Objective: The aim of our study was to establish the etiology of and risk factors for infective endocarditis (IE) and determine the prognostic factors for adverse outcome during hospital admission in a Turkish population.
Material and methods: Between January 2002 and January 2004, the clinical and laboratory features of 112 consecutive adult patients (>18 years) with diagnosis of IE who were referred to the infectious diseases clinics/departments of 17 teaching hospitals in Turkey were evaluated. Cases of IE were defined according to the modified Duke Criteria. Mortality was defined as death occurring within 30 days or during hospital stay period. Univariate and multivariate analyses were performed to predict the factors related to fatal outcome.
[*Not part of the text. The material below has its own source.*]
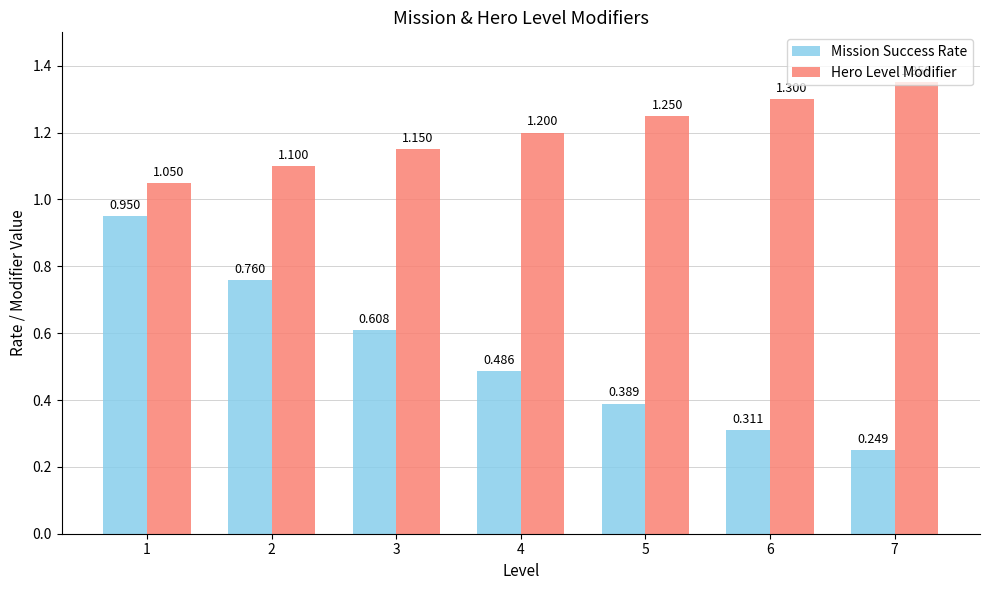

Which series has the largest total across all categories?

Hero Level Modifier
Results: A total of 112 consecutive patients presented with 101 definite and 11 probable IE episodes were defined according to the modified Duke Criteria. The mean age was 45.2+/-19.9. Fifty percent of the patients were male. Ninety (60.4%) of the 112 patients had risk factors for IE and 48 (42.9%) of them had >or=2 risk factors. On the other hand, 49.1% of patients had cardiac risk factors. Blood cultures were positive in 94 (83.9%) cases. Staphylococci were the most common agents (50.0%), followed by streptococci (28.7%) and enterococci (16.0%). Native cardiac valves were detected in 93 (83%) of the episodes of suspected IE. Valvular involvement was present in 103 (92%) patients; the mitral valve, alone or in combination with other valves, was affected in 70 (62.5%) of the patients. Echocardiography detected vegetations in 105 patients (93.8%). The mortality rate was 28.6%. Three factors were independently associated with mortality: haemodialysis OR: 14.5 (95% CI: 1.5-138.2), mobile vegetation OR: 4.8 (95% CI: 1.5-15.4) and mental alteration OR: 4.1 (95% CI: 1.1-15.6).
Conclusion: Mortality is still high in IE. Our data indicate that patients with altered mental status, mobile vegetation, or on haemodialysis had poorer prognosis.